**Text provided**
• • •
# favorite song?



## DangerMouse (Jul 17, 2008)

...*On the silent wings of freedom* by *Yes* is one of my favorite songs of all time. 
It's on the homemade mp3 headphones I created, listening as I type .
(next come 2 older Paul McCartney songs, Long-haired Lady and Dear Boy and then some Supertramp)
Kudos to Chris and Steve (and all the other artists they've jammed with) for the years of joy they've given me. (Drama tour was awesome, btw ...ACC at Notre Dame)

Just had to say....

So... what's YOUR favorite song ever? By who? Why? Feel free to thank the artists here!
They MAY even see it and respond! Ya never know! (wouldn't THAT be cool???)

DM


----------



## Willie T (Jan 29, 2009)

'Shiloh', by Neil Diamond.

I lost track of my childhood 'sweetheart' after third grade. We had been inseparable since nursery school. I kind of grew up drawing upon the memory of her in my thoughts when my young life would become a hassle and I felt alone.


----------



## DangerMouse (Jul 17, 2008)

Being a bass player myself, I'd have to say some of Paul's best bass work was on "Hey Bulldog" and "She's so heavy"..... 

DM


----------



## 95025 (Nov 14, 2010)
• • •
**Task instructions**
• 1. Reproduce everything from "Kudos to Chris" down to "the artists here!" in the favorite song thread, replacing "awesome" with "fantastic".
• 2. Put the sentence "We had been inseparable since nursery school." from the favorite song thread into Spanish.
The records are separate from the favorite song thread.
• • •
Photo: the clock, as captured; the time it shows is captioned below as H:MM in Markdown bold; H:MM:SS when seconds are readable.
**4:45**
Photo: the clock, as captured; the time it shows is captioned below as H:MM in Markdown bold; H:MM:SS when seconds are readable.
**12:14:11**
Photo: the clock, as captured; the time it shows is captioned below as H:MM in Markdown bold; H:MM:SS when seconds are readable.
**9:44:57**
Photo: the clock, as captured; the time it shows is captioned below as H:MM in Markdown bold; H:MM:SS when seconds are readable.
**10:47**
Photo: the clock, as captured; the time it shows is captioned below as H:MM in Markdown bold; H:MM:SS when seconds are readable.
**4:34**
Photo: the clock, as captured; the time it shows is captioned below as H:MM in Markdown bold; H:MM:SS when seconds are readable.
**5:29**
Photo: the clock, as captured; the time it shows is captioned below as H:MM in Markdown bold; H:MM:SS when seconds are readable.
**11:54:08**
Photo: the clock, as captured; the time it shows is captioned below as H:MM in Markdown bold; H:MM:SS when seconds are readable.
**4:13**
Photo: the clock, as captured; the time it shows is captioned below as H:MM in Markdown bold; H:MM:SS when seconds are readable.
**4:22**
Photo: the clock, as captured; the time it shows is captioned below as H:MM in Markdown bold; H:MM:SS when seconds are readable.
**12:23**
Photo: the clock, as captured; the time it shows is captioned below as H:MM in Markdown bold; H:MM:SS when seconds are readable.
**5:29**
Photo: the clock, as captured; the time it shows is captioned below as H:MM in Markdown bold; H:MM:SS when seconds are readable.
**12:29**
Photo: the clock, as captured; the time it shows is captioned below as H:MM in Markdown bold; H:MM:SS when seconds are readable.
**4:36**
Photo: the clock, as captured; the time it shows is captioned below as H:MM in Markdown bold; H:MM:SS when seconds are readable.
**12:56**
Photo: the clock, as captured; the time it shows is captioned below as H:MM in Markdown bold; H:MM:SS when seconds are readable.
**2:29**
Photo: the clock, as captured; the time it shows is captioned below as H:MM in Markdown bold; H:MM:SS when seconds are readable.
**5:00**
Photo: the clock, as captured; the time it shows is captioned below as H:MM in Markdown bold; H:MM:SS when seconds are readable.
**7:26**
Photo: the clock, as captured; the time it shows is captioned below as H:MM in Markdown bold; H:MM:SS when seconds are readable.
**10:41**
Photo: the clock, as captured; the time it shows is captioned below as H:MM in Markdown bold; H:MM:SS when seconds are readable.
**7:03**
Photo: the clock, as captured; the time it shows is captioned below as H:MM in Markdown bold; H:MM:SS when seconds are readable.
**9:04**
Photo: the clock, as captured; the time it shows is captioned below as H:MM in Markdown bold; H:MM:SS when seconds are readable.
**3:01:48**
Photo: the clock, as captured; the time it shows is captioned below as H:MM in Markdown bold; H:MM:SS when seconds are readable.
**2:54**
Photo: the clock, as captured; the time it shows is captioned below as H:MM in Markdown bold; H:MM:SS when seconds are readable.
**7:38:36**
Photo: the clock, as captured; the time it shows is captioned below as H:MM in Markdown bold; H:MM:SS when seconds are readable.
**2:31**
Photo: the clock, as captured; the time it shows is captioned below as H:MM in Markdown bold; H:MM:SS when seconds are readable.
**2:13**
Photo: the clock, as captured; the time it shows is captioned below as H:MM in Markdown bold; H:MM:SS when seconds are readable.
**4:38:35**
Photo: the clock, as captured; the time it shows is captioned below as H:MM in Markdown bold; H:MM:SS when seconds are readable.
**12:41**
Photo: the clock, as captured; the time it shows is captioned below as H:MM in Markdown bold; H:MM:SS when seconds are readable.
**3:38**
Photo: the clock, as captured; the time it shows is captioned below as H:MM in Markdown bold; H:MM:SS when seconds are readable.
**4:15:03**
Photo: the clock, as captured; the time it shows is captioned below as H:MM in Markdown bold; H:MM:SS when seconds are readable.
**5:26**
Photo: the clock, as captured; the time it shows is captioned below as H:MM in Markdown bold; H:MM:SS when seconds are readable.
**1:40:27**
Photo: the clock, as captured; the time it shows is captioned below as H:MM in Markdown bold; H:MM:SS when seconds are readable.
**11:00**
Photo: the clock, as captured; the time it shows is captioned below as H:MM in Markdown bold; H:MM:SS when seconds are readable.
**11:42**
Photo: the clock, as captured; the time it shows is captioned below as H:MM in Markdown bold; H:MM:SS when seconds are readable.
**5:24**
• • •
**Set of answers**
• 1.
Kudos to Chris and Steve (and all the other artists they've jammed with) for the years of joy they've given me. (Drama tour was fantastic, btw ...ACC at Notre Dame)

Just had to say....

So... what's YOUR favorite song ever? By who? Why? Feel free to thank the artists here!

• 2. Habíamos sido inseparables desde el jardín de infancia.